(REQUIRED WORK) Line by line, copy the records below exactly and leave the pictures out.

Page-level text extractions
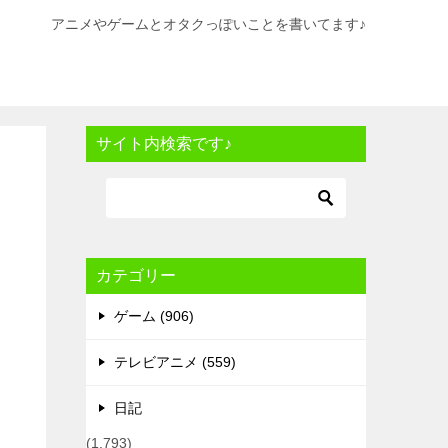
アニメやゲームとオタクっぽいことを書いてます♪
サイト内検索です♪
カテゴリー
ゲーム (906)
テレビアニメ (559)
日記
(1,793)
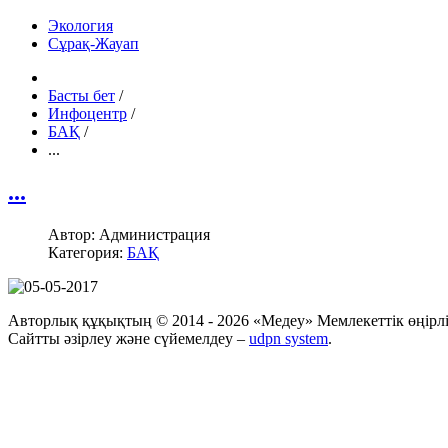
Экология
Сұрақ-Жауап
Басты бет
/
Инфоцентр
/
БАҚ
/
...
...
Автор:
Администрация
Категория:
БАҚ
Авторлық құқықтың © 2014 - 2026 «Медеу» Мемлекеттік өңірлік
Сайтты әзірлеу және сүйемелдеу –
udpn system
.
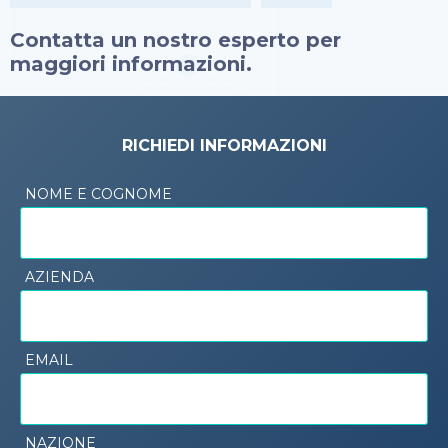
Contatta un nostro esperto per
maggiori informazioni.
RICHIEDI INFORMAZIONI
NOME E COGNOME
AZIENDA
EMAIL
NAZIONE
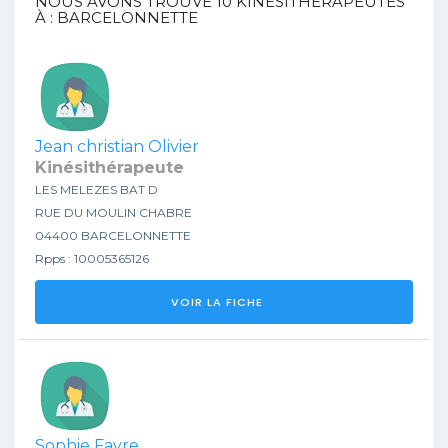
NOUS AVONS TROUVÉ
10
KINESITHÉRAPEUTES
À : BARCELONNETTE
Jean christian Olivier
Kinésithérapeute
LES MELEZES BAT D
RUE DU MOULIN CHABRE
04400 BARCELONNETTE
Rpps : 10005365126
VOIR LA FICHE
Sophie Favre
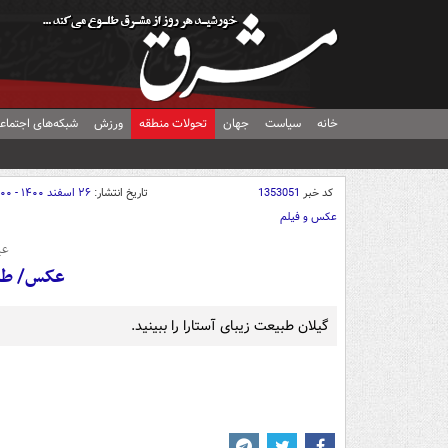
خانه
سیاست
جهان
تحولات منطقه
ورزش
شبکه‌های اجتماع
کد خبر
1353051
تاریخ انتشار:
۲۶ اسفند ۱۴۰۰ - ۱۲:۰۰
عکس و فیلم
عی
عکس/ طبی
گیلان طبیعت زیبای آستارا را ببینید.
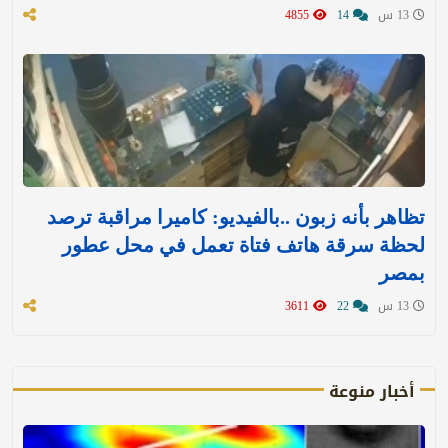
13 س
14
4855
تظاهر بأنه زبون ..بالفيديو: كاميرا مراقبة ترصد
لحظة سرقة هاتف فتاة تعمل في محل عطور
بمصر
13 س
22
3611
أخبار منوعة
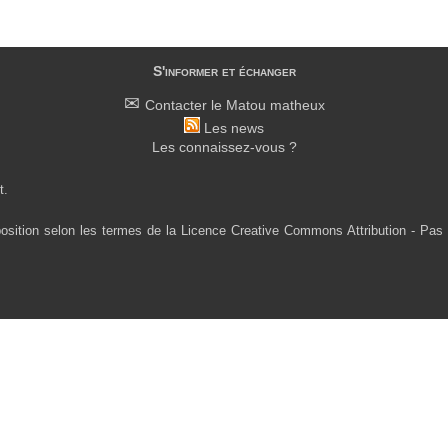
S'informer et échanger
Contacter le Matou matheux
Les news
Les connaissez-vous ?
t.
osition selon les termes de la Licence Creative Commons Attribution - Pas 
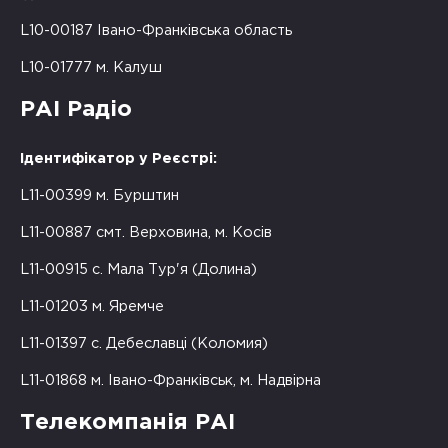
L10-00187 Івано-Франківська область
L10-01777 м. Калуш
РАІ Радіо
Ідентифікатор у Реєстрі:
L11-00399 м. Бурштин
L11-00887 смт. Верховина, м. Косів
L11-00915 с. Мала Тур'я (Долина)
L11-01203 м. Яремче
L11-01397 с. Дебеславці (Коломия)
L11-01868 м. Івано-Франківськ, м. Надвірна
Телекомпанія РАІ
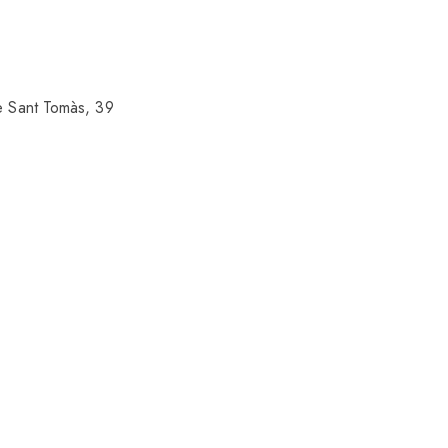
e Sant Tomàs, 39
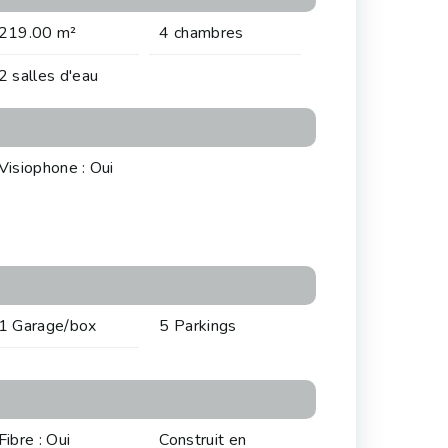
219.00 m²
4 chambres
2 salles d'eau
Visiophone : Oui
1 Garage/box
5 Parkings
Fibre : Oui
Construit en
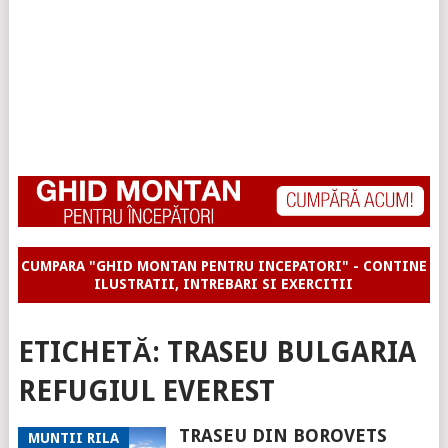
CUMPARA "GHID MONTAN PENTRU INCEPATORI" - CONTINE
ILUSTRATII, INTREBARI SI EXERCITII
ETICHETĂ:
TRASEU BULGARIA
REFUGIUL EVEREST
TRASEU DIN BOROVETS
MUNTII RILA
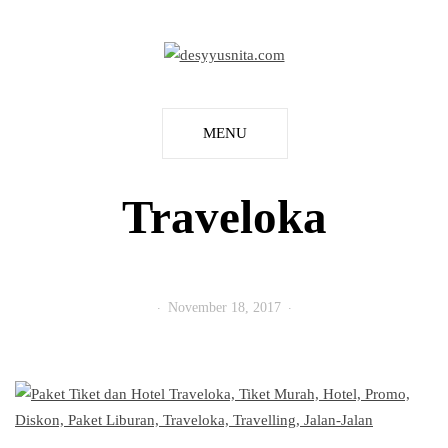
MENU
Traveloka
November 18, 2017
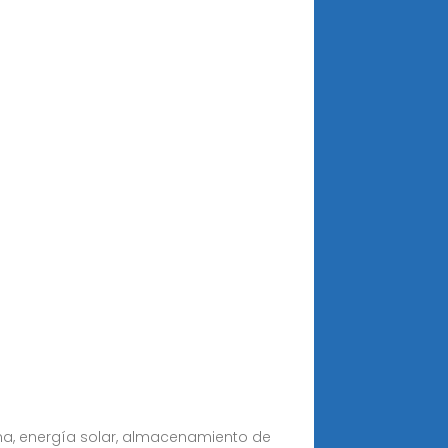
rina, energía solar, almacenamiento de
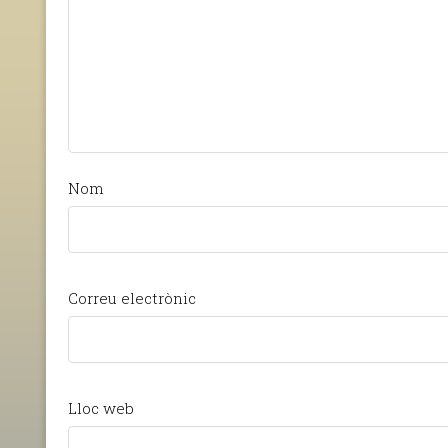
Nom
Correu electrònic
Lloc web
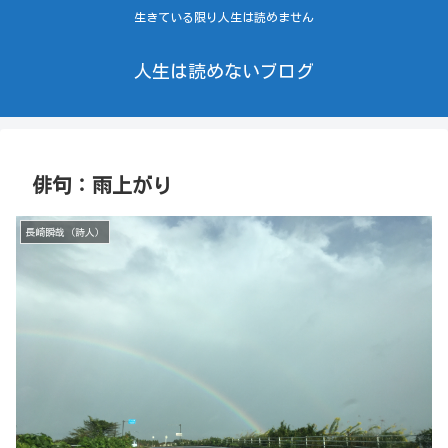
生きている限り人生は読めません
人生は読めないブログ
俳句：雨上がり
長崎瞬哉（詩人）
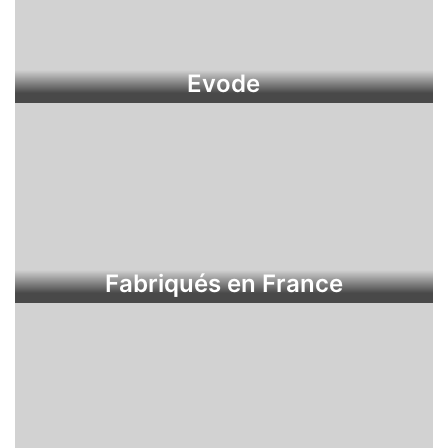
Evode
Fabriqués en France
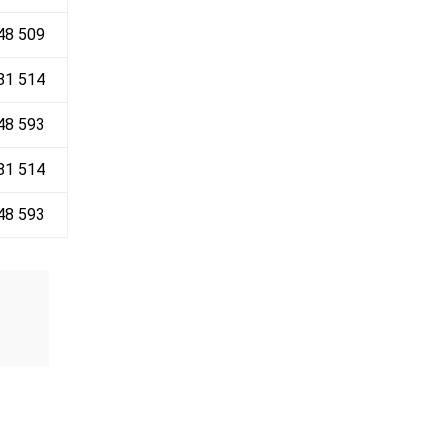
648 509
81 514
48 593
81 514
48 593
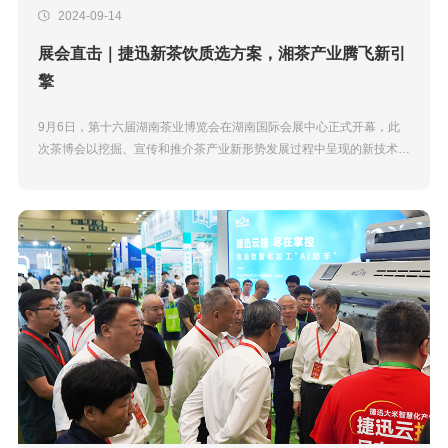
2024-09-14
展会直击｜捷迅新茶饮质选方案，湘茶产业腾飞新引
擎
9月6日，第十六届湖南茶业博览会在湖南国际会展中心正式开幕，此
次茶博会以挖掘、宣传和推介茶产业新形势发展过程中呈现的新技术、
新模式、新理念等为出发点，构建湘茶高质量发展新引擎。作为茶产业
新形势发展过程中的技术领...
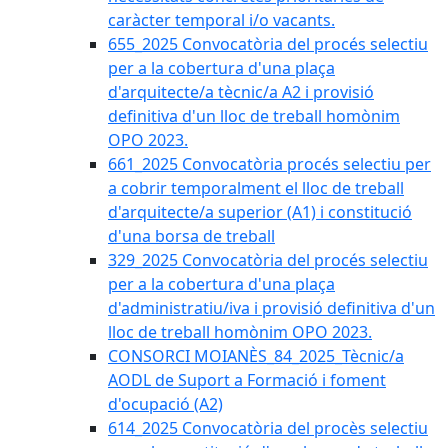
caràcter temporal i/o vacants.
655_2025 Convocatòria del procés selectiu
per a la cobertura d'una plaça
d'arquitecte/a tècnic/a A2 i provisió
definitiva d'un lloc de treball homònim
OPO 2023.
661_2025 Convocatòria procés selectiu per
a cobrir temporalment el lloc de treball
d'arquitecte/a superior (A1) i constitució
d'una borsa de treball
329_2025 Convocatòria del procés selectiu
per a la cobertura d'una plaça
d'administratiu/iva i provisió definitiva d'un
lloc de treball homònim OPO 2023.
CONSORCI MOIANÈS_84_2025_Tècnic/a
AODL de Suport a Formació i foment
d'ocupació (A2)
614_2025 Convocatòria del procès selectiu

(SOLUTION)
アニメやゲームとオタクっぽいことを書いてます♪
サイト内検索です♪
カテゴリー
ゲーム (906)
テレビアニメ (559)
日記
(1,793)
Экология
Сұрақ-Жауап
Басты бет
/
Инфоцентр
/
БАҚ
/
...
...
Автор:
Администрация
Категория:
БАҚ
Авторлық құқықтың © 2014 - 2026 «Медеу» Мемлекеттік өңірлік
Сайтты әзірлеу және сүйемелдеу –
udpn system
.
Contatta un nostro esperto per
maggiori informazioni.
RICHIEDI INFORMAZIONI
NOME E COGNOME
AZIENDA
EMAIL
NAZIONE
NOUS AVONS TROUVÉ
10
KINESITHÉRAPEUTES
À : BARCELONNETTE
Jean christian Olivier
Kinésithérapeute
LES MELEZES BAT D
RUE DU MOULIN CHABRE
04400 BARCELONNETTE
Rpps : 10005365126
VOIR LA FICHE
Sophie Favre
خانه
سیاست
جهان
تحولات منطقه
ورزش
شبکه‌های اجتماع
کد خبر
1353051
تاریخ انتشار:
۲۶ اسفند ۱۴۰۰ - ۱۲:۰۰
عکس و فیلم
عی
عکس/ طبی
گیلان طبیعت زیبای آستارا را ببینید.
13 س
14
4855
تظاهر بأنه زبون ..بالفيديو: كاميرا مراقبة ترصد
لحظة سرقة هاتف فتاة تعمل في محل عطور
بمصر
13 س
22
3611
أخبار منوعة
S'informer et échanger
Contacter le Matou matheux
Les news
Les connaissez-vous ?
t.
osition selon les termes de la Licence Creative Commons Attribution - Pas 
L10-00187 Івано-Франківська область
L10-01777 м. Калуш
РАІ Радіо
Ідентифікатор у Реєстрі:
L11-00399 м. Бурштин
L11-00887 смт. Верховина, м. Косів
L11-00915 с. Мала Тур'я (Долина)
L11-01203 м. Яремче
L11-01397 с. Дебеславці (Коломия)
L11-01868 м. Івано-Франківськ, м. Надвірна
Телекомпанія РАІ
e Sant Tomàs, 39
219.00 m²
4 chambres
2 salles d'eau
Visiophone : Oui
1 Garage/box
5 Parkings
Fibre : Oui
Construit en
CUMPARA "GHID MONTAN PENTRU INCEPATORI" - CONTINE
ILUSTRATII, INTREBARI SI EXERCITII
ETICHETĂ:
TRASEU BULGARIA
REFUGIUL EVEREST
TRASEU DIN BOROVETS
MUNTII RILA
MENU
Traveloka
November 18, 2017
rina, energía solar, almacenamiento de
Nom
Correu electrònic
Lloc web
生きている限り人生は読めません
人生は読めないブログ
俳句：雨上がり
長崎瞬哉（詩人）
Evode
Fabriqués en France
648 509
81 514
48 593
81 514
48 593
2024-09-14
展会直击｜捷迅新茶饮质选方案，湘茶产业腾飞新引
擎
9月6日，第十六届湖南茶业博览会在湖南国际会展中心正式开幕，此
次茶博会以挖掘、宣传和推介茶产业新形势发展过程中呈现的新技术、
新模式、新理念等为出发点，构建湘茶高质量发展新引擎。作为茶产业
新形势发展过程中的技术领...
caràcter temporal i/o vacants.
655_2025 Convocatòria del procés selectiu
per a la cobertura d'una plaça
d'arquitecte/a tècnic/a A2 i provisió
definitiva d'un lloc de treball homònim
OPO 2023.
661_2025 Convocatòria procés selectiu per
a cobrir temporalment el lloc de treball
d'arquitecte/a superior (A1) i constitució
d'una borsa de treball
329_2025 Convocatòria del procés selectiu
per a la cobertura d'una plaça
d'administratiu/iva i provisió definitiva d'un
lloc de treball homònim OPO 2023.
CONSORCI MOIANÈS_84_2025_Tècnic/a
AODL de Suport a Formació i foment
d'ocupació (A2)
614_2025 Convocatòria del procès selectiu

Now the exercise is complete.